Sunday was another very special day. Several weeks ago, we decided that we need to set an example for the missionaries. If they have baptismal goals for themselves, we should have them for us as well. We are trying to practice what we preach. We set a goal to have 12 baptisms by the end of the year. All of our missionaries laughed at us. When we go to their zones, different missionaries kind of mock us and ask how our 12 baptisms are going. We take every opportunity we can to share the gospel with everyone. We spoke with Kassan, who is our security guard. We could tell from the first time we met him that he was special. We gave him a pamphlet that talks about the Plan of Salvation. He read it, and started asking questions about it. We asked if he would like to learn more about the gospel from our missionaries. He said yes. Our NEW missionaries taught him the first discussion here at the mission home on their first night in Uganda. It was a very spiritual meeting, and he said he wanted to be baptized after the first lesson. The second lesson was taught here at the mission home too, and this time he brought his cousin Alex. Both of them had read all of the scriptures they were asked to read. Kassan had been teaching the things he had learned to Alex. After the second lesson, Alex's first lesson, Alex said he'd like to be baptized too. On the third lesson, Kassan and Alex brought their cousin Silas. Again, the lesson went very well, and they had really been studying, and teaching Silas the things they had learned. Silas is very interested in the gospel too. They set a date to be baptized on September 11th. Kassan asked if the Mission President was allowed to baptize people. Of course he is, and was thrilled that they asked him to perform the ordinance. Alex and Kassan had been attending church every week. In the mean time, Silas became ill and has had to go back and stay with other family members until he gets better.

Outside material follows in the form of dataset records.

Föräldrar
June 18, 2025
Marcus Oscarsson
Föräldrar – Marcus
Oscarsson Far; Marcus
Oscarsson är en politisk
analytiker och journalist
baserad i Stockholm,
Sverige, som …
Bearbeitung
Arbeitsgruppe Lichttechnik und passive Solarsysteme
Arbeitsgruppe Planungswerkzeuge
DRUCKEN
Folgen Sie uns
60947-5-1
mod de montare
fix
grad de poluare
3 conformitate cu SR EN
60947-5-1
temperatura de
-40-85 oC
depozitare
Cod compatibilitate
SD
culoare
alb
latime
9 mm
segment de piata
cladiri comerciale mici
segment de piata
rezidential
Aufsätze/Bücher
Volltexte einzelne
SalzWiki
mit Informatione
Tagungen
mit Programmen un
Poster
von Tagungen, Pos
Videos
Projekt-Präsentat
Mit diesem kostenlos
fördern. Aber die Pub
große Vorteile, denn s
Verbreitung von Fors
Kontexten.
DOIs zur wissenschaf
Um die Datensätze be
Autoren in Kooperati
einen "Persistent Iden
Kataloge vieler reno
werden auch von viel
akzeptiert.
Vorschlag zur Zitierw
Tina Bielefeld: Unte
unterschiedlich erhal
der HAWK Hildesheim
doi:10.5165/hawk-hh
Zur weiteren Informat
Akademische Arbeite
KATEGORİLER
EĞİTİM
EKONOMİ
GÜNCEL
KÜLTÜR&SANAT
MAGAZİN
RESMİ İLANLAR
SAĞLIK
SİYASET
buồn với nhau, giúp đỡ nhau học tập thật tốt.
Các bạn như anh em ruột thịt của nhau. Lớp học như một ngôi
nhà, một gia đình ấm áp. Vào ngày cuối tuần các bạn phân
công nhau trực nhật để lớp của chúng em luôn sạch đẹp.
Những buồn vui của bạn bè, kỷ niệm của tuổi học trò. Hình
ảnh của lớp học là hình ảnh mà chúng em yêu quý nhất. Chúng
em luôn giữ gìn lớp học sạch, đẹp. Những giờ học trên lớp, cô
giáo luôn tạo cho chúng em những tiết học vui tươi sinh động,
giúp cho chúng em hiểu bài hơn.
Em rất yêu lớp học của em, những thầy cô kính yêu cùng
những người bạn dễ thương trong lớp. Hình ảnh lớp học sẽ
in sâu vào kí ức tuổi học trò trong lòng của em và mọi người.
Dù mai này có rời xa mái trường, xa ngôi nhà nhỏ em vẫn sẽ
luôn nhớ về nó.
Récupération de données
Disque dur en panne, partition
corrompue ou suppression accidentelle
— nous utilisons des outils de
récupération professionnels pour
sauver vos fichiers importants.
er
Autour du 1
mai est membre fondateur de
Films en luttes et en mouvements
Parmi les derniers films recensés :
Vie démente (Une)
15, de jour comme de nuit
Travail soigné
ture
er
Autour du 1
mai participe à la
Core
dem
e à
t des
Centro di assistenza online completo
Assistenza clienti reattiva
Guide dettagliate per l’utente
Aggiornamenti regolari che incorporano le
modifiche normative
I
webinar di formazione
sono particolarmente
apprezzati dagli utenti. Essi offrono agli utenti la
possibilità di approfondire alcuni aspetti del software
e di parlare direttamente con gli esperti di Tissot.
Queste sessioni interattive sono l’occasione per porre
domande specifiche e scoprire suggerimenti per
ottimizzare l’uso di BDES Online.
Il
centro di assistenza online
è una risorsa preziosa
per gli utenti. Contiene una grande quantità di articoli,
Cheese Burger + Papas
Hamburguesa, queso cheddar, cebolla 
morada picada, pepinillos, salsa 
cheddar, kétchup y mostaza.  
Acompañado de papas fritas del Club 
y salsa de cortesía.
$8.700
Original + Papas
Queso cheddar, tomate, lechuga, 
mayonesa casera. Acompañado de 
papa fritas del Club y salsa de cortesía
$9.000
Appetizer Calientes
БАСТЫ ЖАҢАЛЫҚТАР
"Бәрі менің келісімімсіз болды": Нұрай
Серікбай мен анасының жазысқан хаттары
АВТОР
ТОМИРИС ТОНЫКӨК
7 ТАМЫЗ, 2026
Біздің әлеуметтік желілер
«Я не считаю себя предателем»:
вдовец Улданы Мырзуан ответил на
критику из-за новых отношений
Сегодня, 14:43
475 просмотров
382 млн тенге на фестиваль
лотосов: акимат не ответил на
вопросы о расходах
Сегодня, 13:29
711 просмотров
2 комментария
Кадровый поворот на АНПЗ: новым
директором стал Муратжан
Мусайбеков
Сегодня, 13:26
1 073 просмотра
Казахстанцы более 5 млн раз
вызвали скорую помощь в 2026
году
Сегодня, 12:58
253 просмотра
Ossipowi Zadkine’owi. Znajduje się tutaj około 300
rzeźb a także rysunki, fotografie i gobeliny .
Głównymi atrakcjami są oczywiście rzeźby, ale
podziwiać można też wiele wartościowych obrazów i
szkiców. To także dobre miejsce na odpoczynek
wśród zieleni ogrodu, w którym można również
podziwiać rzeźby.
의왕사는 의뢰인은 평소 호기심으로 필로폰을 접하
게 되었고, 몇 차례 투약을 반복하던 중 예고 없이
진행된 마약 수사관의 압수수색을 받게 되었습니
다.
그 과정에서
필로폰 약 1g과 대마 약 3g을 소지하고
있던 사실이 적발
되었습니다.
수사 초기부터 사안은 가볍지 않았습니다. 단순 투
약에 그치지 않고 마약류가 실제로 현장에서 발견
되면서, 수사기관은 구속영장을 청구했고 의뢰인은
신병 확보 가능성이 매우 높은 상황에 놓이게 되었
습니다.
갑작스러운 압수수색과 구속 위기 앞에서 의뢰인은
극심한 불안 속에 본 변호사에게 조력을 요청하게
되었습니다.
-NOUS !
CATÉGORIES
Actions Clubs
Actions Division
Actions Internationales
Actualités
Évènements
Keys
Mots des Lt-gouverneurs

Today was their baptism day! They called President Collings, and said that they are so happy to be baptized. They were also happy to tell us that each of them have a sister, and their sisters were going to come and watch the baptism. They came to all of the church meetings, and then came to the baptismal service. They were able to sit on the front row where they could watch their brothers being baptized. There was a talk given on baptism, and another one given on the Holy Ghost. There was a large number of Ward members who attended the baptism, and really gathered around them to support them. The Stake president was in attendance, and spoke at the baptism as well. He is such an amazing man. He really gave them great advice, and the whole meeting was absolutely incredible.  Alex and Kassan said they had been teaching their sisters about the gospel, and as they spent time in church today, they both said they are interested in finding out more, and would like to be baptized like their brothers. Our missionaries had joked about us sharing the gospel with one security guard, but the fruits of teaching that one young man have been wonderful. We were promised by Elder Holland that leaving Uganda at the end of this mission would be ten times harder than leaving our family at the beginning of our mission. I didn't see how that could be possible, but in just 2 short months, the love we feel for these Saints in the Uganda Kampala Mission is astonishing. We are so blessed!!!